Raporda düşen doğurganlık oranlarının, insanların daha az çocuk sahibi olması yönündeki uzun vadeli trendle birlikte ülkedeki bebek sayısı düşüşünü derinleştireceği belirtilerek, bunun İngiltere'yi daha az işçi, daha zayıf bir ekonomi ve sürdürülemez bir kamu maliyesi ile baş başa bırakabileceği belirtildi.
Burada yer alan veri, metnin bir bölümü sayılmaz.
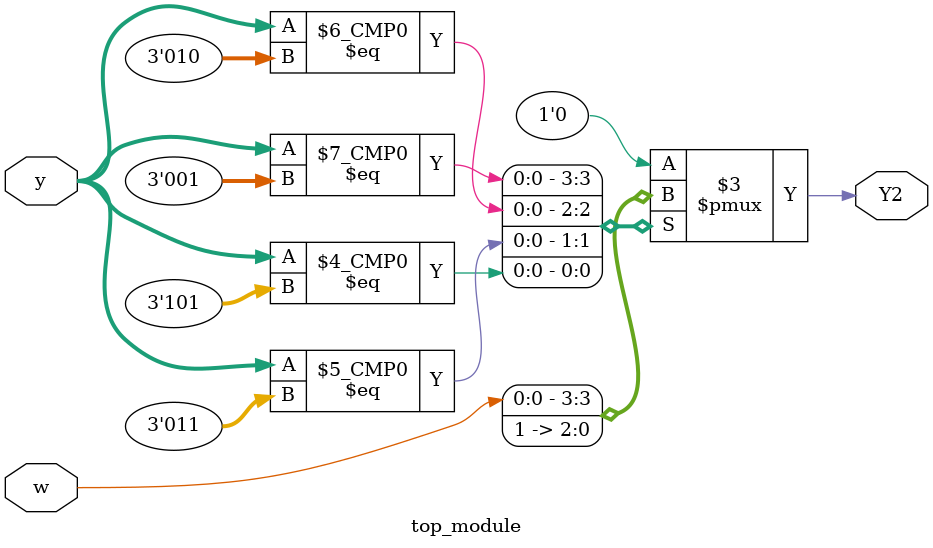
<source format=sv>
module top_module(
    input [3:1] y,
    input w,
    output reg Y2);

    always @(*) begin
        case (y)
            3'b000: Y2 = 1'b0; // A
            3'b001: Y2 = w;    // B
            3'b010: Y2 = 1'b1; // C
            3'b011: Y2 = 1'b1; // D
            3'b100: Y2 = 1'b0; // E
            3'b101: Y2 = 1'b1; // F
            default: Y2 = 1'b0;
        endcase
    end
endmodule

</source>
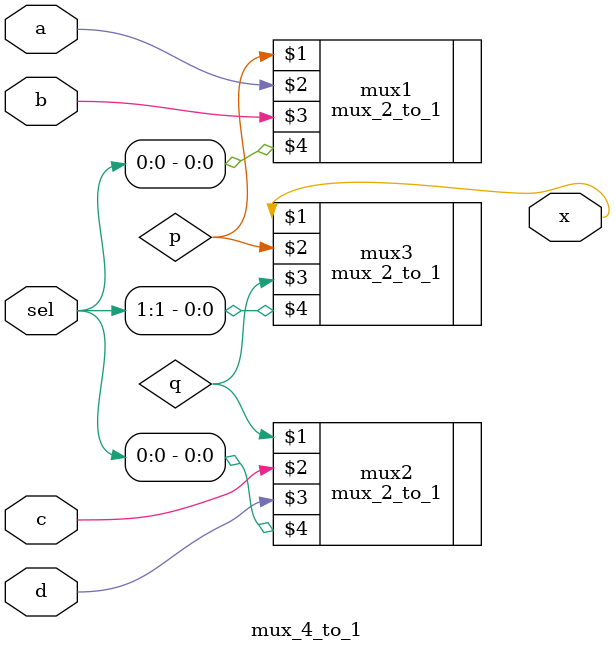
<source format=v>

module mux_4_to_1(x, a, b, c, d, sel); 
    input a, b, c, d; 
    input [1:0] sel;
    output x; 
    wire p, q; 

    mux_2_to_1 mux1(p, a, b, sel[0]),
               mux2(q, c, d, sel[0]),
               mux3(x, p, q, sel[1]);
endmodule

</source>
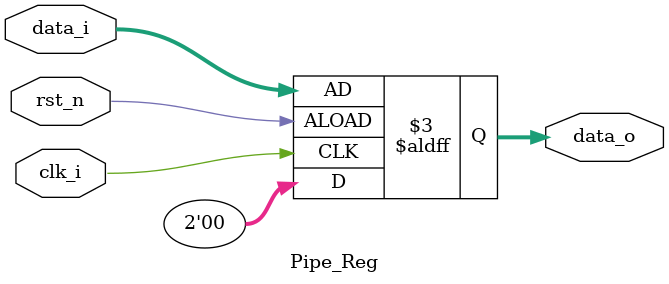
<source format=v>
module Pipe_Reg( clk_i, rst_n, data_i, data_o );

    parameter size = 0;

    input clk_i, rst_n;
    input [size-1:0] data_i;
    output reg [size-1:0] data_o;

    always @ (posedge clk_i or posedge rst_n) begin
        if (rst_n == 0) begin
            data_o <= 1'd0;
        end
        else begin
            data_o <= data_i;
        end
    end

endmodule     





                    
                    

</source>
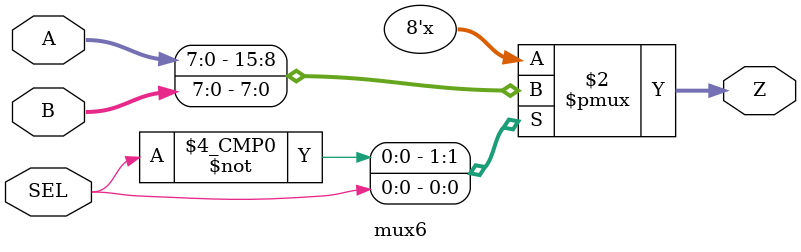
<source format=sv>

module mux6(
    input [7:0] A,B,
    input SEL,
    output logic [7:0] Z
    );

  always_comb begin
    case(SEL)
      1'b0: Z = A;
      1'b1: Z = B;

    endcase
  end

endmodule
</source>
İngiltere ve Galler'de toplam doğurganlık oranı (TFR) olarak da bilinen kadın başına çocuk sayısı, 2. Dünya Savaşı sonrası ulaşılan 2,93 zirvesinden, 2020 yılında bu rakamın neredeyse yarısı olan 1,58'e düştü. TFR, 1970'lerin başından beri, kritik yenileme oranı olan 2,1 çocuğun altında kaldı. SMF, İngiltere'ye yönelik gerçekleşecek göçün ölçeğine ve yaşam beklentisindeki eğilimlere bağlı olarak, İngiltere'nin 21. yüzyılda nüfusunun küçülebileceğini bildirdi.
Kamu düzeniyle ilgili siyaset üretmek amacıyla faaliyet veren Londra merkezli SMF'nin baş ekonomisti Aveek Bhattacharya şunları söyledi: "Hükümetin doğum oranını artırmak için müdahale edip etmeyeceği sorusu, incelikle ele alınması gereken hassas bir konu. Bununla birlikte, doğurganlık oranlarındaki endişe verici düşüş ve nüfusun yaşlanmasının sosyal ve ekonomik refahımız için oluşturduğu riskler göz önüne alındığında, bu tartışmada boyun eğmememiz gerektiği ortaya çıkıyor."
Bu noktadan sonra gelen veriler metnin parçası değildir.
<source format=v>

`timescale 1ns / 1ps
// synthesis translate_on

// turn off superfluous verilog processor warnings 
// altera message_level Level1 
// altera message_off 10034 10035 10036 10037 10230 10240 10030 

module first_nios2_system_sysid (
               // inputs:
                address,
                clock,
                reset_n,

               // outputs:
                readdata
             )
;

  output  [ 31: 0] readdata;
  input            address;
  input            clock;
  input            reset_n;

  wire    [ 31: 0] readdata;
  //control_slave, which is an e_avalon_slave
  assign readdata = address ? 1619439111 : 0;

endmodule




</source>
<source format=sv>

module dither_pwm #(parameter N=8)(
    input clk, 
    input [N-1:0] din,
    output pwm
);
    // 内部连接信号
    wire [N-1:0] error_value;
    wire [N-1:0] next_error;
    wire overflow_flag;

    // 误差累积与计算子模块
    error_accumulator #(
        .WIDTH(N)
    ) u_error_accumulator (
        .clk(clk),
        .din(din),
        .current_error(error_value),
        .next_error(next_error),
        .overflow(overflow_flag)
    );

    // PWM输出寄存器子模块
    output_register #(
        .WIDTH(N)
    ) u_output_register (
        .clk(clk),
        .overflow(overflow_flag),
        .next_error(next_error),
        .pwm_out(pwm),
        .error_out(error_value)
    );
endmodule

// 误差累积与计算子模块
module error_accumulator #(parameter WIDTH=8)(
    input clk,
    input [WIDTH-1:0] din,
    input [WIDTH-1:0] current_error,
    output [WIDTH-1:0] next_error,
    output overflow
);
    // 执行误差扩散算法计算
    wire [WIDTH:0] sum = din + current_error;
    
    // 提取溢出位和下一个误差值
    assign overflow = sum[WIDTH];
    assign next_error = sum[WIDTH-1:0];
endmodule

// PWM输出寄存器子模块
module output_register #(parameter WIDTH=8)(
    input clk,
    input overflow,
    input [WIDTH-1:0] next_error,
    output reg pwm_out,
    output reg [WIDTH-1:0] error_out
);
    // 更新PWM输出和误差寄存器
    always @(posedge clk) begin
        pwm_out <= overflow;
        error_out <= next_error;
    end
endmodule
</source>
Ebeveynlere ödeme yapılması, daha fazla ebeveyn izni hakkı ve kreşlerin ucuzlaması gibi etkin müdahalelerin gerçekleştirilebileceği belirtilen raporda bu tür politikaların çok maliyetli olabileceği ve doğum oranında yalnızca mütevazı bir artış sağlayabileceği konusunda da uyarıda bulunuldu.